======== PROVIDED INFORMATION ========

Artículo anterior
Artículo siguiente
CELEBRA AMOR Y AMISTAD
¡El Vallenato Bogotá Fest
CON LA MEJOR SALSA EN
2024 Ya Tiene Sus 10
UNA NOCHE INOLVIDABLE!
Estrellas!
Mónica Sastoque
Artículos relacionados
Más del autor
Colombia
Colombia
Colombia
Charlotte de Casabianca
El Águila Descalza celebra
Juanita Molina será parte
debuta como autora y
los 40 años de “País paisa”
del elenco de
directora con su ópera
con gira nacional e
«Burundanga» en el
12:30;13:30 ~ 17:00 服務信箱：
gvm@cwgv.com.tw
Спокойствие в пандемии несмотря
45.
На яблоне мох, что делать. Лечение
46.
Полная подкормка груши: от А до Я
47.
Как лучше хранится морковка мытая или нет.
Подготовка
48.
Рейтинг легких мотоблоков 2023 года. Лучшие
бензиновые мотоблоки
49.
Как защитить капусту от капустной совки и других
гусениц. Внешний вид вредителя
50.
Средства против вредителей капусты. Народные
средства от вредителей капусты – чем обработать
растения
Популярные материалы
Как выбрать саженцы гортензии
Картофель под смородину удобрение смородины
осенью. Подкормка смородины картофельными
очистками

========
======== PROVIDED INFORMATION ========

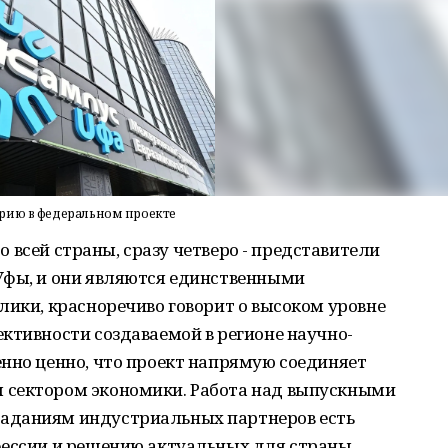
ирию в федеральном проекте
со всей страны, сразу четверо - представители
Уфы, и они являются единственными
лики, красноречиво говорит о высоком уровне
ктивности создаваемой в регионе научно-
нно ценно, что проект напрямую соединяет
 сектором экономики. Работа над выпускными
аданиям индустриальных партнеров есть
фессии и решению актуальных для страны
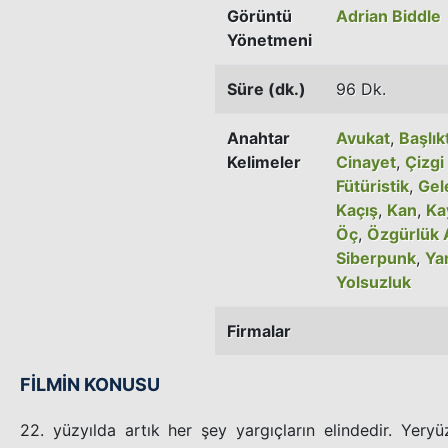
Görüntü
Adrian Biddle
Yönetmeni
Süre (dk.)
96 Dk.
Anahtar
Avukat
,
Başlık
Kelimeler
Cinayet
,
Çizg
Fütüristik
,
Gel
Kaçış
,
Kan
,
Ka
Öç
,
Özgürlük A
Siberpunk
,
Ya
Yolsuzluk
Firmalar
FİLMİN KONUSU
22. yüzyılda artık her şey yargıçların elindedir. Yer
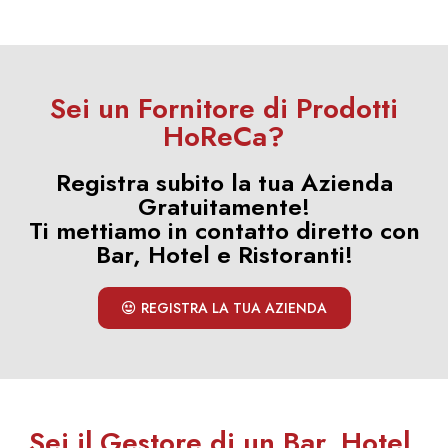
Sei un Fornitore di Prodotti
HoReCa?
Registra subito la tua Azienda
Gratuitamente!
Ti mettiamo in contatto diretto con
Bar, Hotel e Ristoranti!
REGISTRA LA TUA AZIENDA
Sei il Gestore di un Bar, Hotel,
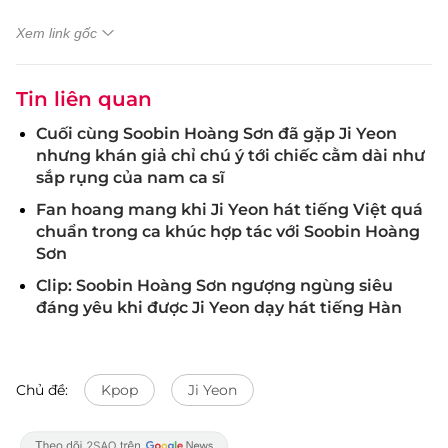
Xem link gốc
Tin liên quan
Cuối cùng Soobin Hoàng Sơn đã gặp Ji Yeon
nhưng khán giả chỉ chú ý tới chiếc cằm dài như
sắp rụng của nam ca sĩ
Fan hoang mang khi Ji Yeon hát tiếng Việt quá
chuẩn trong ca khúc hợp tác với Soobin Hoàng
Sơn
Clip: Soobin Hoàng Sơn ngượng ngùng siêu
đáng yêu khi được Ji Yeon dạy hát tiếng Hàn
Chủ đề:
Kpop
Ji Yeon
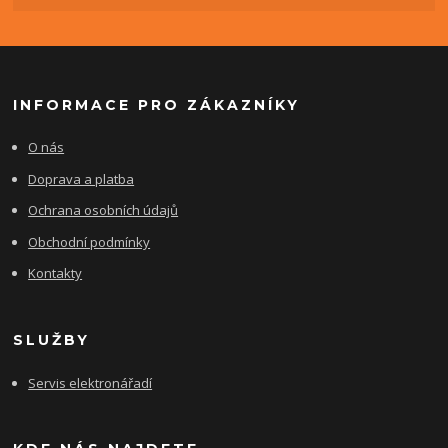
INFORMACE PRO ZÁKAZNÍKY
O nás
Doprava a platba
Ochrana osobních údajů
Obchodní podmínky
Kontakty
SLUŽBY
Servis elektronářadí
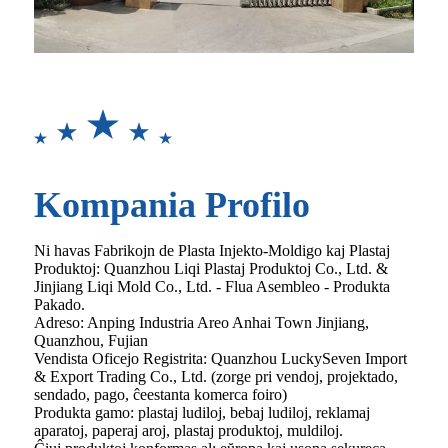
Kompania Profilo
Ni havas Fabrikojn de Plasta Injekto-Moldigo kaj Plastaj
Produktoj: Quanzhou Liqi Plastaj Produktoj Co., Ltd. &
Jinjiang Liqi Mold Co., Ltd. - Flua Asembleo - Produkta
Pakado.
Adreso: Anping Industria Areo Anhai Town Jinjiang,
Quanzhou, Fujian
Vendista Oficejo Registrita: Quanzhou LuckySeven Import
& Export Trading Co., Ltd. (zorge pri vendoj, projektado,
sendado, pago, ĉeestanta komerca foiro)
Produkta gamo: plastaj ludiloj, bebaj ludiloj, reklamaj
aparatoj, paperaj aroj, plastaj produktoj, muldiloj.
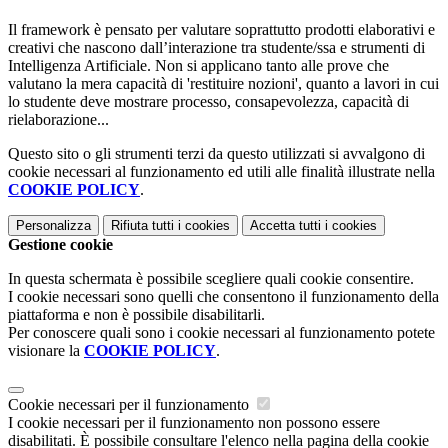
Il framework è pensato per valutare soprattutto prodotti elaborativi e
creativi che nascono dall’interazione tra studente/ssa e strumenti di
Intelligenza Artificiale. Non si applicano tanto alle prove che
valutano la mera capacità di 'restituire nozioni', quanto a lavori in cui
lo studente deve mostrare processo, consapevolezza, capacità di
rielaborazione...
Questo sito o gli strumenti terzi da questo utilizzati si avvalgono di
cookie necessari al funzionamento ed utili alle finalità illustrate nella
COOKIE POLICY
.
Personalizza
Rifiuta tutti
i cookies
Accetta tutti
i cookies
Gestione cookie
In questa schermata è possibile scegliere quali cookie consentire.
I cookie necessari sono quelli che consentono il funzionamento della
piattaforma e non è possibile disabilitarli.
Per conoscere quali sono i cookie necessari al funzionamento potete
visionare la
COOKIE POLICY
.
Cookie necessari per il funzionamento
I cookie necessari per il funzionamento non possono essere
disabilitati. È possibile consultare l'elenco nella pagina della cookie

========

From the listing above, return word for word the lines starting at the one containing "Kompania Profilo" and ending at the one containing "aparatoj, paperaj aroj, plastaj", including both.

## RESULT BELOW
Kompania Profilo
Ni havas Fabrikojn de Plasta Injekto-Moldigo kaj Plastaj
Produktoj: Quanzhou Liqi Plastaj Produktoj Co., Ltd. &
Jinjiang Liqi Mold Co., Ltd. - Flua Asembleo - Produkta
Pakado.
Adreso: Anping Industria Areo Anhai Town Jinjiang,
Quanzhou, Fujian
Vendista Oficejo Registrita: Quanzhou LuckySeven Import
& Export Trading Co., Ltd. (zorge pri vendoj, projektado,
sendado, pago, ĉeestanta komerca foiro)
Produkta gamo: plastaj ludiloj, bebaj ludiloj, reklamaj
aparatoj, paperaj aroj, plastaj produktoj, muldiloj.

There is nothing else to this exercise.